### [Data]
↓↓↓
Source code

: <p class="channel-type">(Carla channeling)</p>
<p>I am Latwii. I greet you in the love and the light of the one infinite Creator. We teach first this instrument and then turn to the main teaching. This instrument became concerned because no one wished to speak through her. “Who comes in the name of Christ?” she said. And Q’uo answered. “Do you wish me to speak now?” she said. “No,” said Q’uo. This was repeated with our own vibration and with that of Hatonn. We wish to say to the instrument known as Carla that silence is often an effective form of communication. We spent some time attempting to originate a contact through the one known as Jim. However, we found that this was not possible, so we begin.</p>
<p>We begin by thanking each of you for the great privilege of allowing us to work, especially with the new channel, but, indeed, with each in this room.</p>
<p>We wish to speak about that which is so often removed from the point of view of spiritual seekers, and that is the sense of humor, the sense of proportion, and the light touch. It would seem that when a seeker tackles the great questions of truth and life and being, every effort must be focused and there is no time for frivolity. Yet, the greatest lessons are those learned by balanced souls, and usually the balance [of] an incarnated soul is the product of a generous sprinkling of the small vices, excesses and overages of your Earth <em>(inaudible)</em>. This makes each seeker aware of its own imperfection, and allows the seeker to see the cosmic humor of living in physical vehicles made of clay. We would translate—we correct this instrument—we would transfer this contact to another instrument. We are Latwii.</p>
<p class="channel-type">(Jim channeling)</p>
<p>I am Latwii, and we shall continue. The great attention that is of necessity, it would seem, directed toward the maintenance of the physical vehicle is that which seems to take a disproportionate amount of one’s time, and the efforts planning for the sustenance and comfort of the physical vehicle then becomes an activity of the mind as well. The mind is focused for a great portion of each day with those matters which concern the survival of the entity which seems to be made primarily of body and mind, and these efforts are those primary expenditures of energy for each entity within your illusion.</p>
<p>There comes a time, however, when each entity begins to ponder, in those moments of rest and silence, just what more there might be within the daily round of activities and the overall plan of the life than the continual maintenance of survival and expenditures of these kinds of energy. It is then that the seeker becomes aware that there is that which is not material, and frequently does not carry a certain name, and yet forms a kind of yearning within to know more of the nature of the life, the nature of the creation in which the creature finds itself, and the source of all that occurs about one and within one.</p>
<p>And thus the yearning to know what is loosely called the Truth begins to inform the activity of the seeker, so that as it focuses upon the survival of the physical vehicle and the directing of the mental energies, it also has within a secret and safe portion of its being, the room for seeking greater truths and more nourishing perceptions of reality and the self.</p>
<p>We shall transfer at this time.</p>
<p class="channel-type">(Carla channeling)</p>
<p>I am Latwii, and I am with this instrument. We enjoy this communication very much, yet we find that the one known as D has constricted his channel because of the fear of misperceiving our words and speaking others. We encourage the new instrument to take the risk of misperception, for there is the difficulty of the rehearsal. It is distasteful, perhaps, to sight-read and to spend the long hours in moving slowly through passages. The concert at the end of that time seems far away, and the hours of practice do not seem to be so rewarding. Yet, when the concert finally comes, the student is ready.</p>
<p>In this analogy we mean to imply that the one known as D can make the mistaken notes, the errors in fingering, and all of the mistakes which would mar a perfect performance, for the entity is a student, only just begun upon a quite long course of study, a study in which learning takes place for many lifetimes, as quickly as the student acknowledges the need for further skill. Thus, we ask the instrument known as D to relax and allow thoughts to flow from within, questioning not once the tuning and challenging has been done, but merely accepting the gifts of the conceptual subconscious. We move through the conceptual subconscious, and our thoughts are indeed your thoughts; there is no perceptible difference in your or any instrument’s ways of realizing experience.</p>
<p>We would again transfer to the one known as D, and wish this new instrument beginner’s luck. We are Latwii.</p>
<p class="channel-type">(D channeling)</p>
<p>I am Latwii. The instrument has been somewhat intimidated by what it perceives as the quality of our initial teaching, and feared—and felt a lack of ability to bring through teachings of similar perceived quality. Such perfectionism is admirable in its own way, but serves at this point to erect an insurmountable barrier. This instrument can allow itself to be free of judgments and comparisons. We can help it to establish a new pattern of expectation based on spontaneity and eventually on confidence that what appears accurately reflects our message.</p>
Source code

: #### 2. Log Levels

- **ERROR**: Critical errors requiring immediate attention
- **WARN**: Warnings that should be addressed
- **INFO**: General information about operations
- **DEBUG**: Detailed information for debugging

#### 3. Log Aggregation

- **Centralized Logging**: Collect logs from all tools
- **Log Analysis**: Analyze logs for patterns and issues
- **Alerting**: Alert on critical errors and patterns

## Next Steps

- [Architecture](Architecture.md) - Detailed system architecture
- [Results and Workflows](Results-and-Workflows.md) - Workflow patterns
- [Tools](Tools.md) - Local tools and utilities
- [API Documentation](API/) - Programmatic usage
↑↑↑
### [Work item]
Copy out the records shown above, every one, exactly.

### [Solution to this task]
Source code

: <p class="channel-type">(Carla channeling)</p>
<p>I am Latwii. I greet you in the love and the light of the one infinite Creator. We teach first this instrument and then turn to the main teaching. This instrument became concerned because no one wished to speak through her. “Who comes in the name of Christ?” she said. And Q’uo answered. “Do you wish me to speak now?” she said. “No,” said Q’uo. This was repeated with our own vibration and with that of Hatonn. We wish to say to the instrument known as Carla that silence is often an effective form of communication. We spent some time attempting to originate a contact through the one known as Jim. However, we found that this was not possible, so we begin.</p>
<p>We begin by thanking each of you for the great privilege of allowing us to work, especially with the new channel, but, indeed, with each in this room.</p>
<p>We wish to speak about that which is so often removed from the point of view of spiritual seekers, and that is the sense of humor, the sense of proportion, and the light touch. It would seem that when a seeker tackles the great questions of truth and life and being, every effort must be focused and there is no time for frivolity. Yet, the greatest lessons are those learned by balanced souls, and usually the balance [of] an incarnated soul is the product of a generous sprinkling of the small vices, excesses and overages of your Earth <em>(inaudible)</em>. This makes each seeker aware of its own imperfection, and allows the seeker to see the cosmic humor of living in physical vehicles made of clay. We would translate—we correct this instrument—we would transfer this contact to another instrument. We are Latwii.</p>
<p class="channel-type">(Jim channeling)</p>
<p>I am Latwii, and we shall continue. The great attention that is of necessity, it would seem, directed toward the maintenance of the physical vehicle is that which seems to take a disproportionate amount of one’s time, and the efforts planning for the sustenance and comfort of the physical vehicle then becomes an activity of the mind as well. The mind is focused for a great portion of each day with those matters which concern the survival of the entity which seems to be made primarily of body and mind, and these efforts are those primary expenditures of energy for each entity within your illusion.</p>
<p>There comes a time, however, when each entity begins to ponder, in those moments of rest and silence, just what more there might be within the daily round of activities and the overall plan of the life than the continual maintenance of survival and expenditures of these kinds of energy. It is then that the seeker becomes aware that there is that which is not material, and frequently does not carry a certain name, and yet forms a kind of yearning within to know more of the nature of the life, the nature of the creation in which the creature finds itself, and the source of all that occurs about one and within one.</p>
<p>And thus the yearning to know what is loosely called the Truth begins to inform the activity of the seeker, so that as it focuses upon the survival of the physical vehicle and the directing of the mental energies, it also has within a secret and safe portion of its being, the room for seeking greater truths and more nourishing perceptions of reality and the self.</p>
<p>We shall transfer at this time.</p>
<p class="channel-type">(Carla channeling)</p>
<p>I am Latwii, and I am with this instrument. We enjoy this communication very much, yet we find that the one known as D has constricted his channel because of the fear of misperceiving our words and speaking others. We encourage the new instrument to take the risk of misperception, for there is the difficulty of the rehearsal. It is distasteful, perhaps, to sight-read and to spend the long hours in moving slowly through passages. The concert at the end of that time seems far away, and the hours of practice do not seem to be so rewarding. Yet, when the concert finally comes, the student is ready.</p>
<p>In this analogy we mean to imply that the one known as D can make the mistaken notes, the errors in fingering, and all of the mistakes which would mar a perfect performance, for the entity is a student, only just begun upon a quite long course of study, a study in which learning takes place for many lifetimes, as quickly as the student acknowledges the need for further skill. Thus, we ask the instrument known as D to relax and allow thoughts to flow from within, questioning not once the tuning and challenging has been done, but merely accepting the gifts of the conceptual subconscious. We move through the conceptual subconscious, and our thoughts are indeed your thoughts; there is no perceptible difference in your or any instrument’s ways of realizing experience.</p>
<p>We would again transfer to the one known as D, and wish this new instrument beginner’s luck. We are Latwii.</p>
<p class="channel-type">(D channeling)</p>
<p>I am Latwii. The instrument has been somewhat intimidated by what it perceives as the quality of our initial teaching, and feared—and felt a lack of ability to bring through teachings of similar perceived quality. Such perfectionism is admirable in its own way, but serves at this point to erect an insurmountable barrier. This instrument can allow itself to be free of judgments and comparisons. We can help it to establish a new pattern of expectation based on spontaneity and eventually on confidence that what appears accurately reflects our message.</p>
Source code

: #### 2. Log Levels

- **ERROR**: Critical errors requiring immediate attention
- **WARN**: Warnings that should be addressed
- **INFO**: General information about operations
- **DEBUG**: Detailed information for debugging

#### 3. Log Aggregation

- **Centralized Logging**: Collect logs from all tools
- **Log Analysis**: Analyze logs for patterns and issues
- **Alerting**: Alert on critical errors and patterns

## Next Steps

- [Architecture](Architecture.md) - Detailed system architecture
- [Results and Workflows](Results-and-Workflows.md) - Workflow patterns
- [Tools](Tools.md) - Local tools and utilities
- [API Documentation](API/) - Programmatic usage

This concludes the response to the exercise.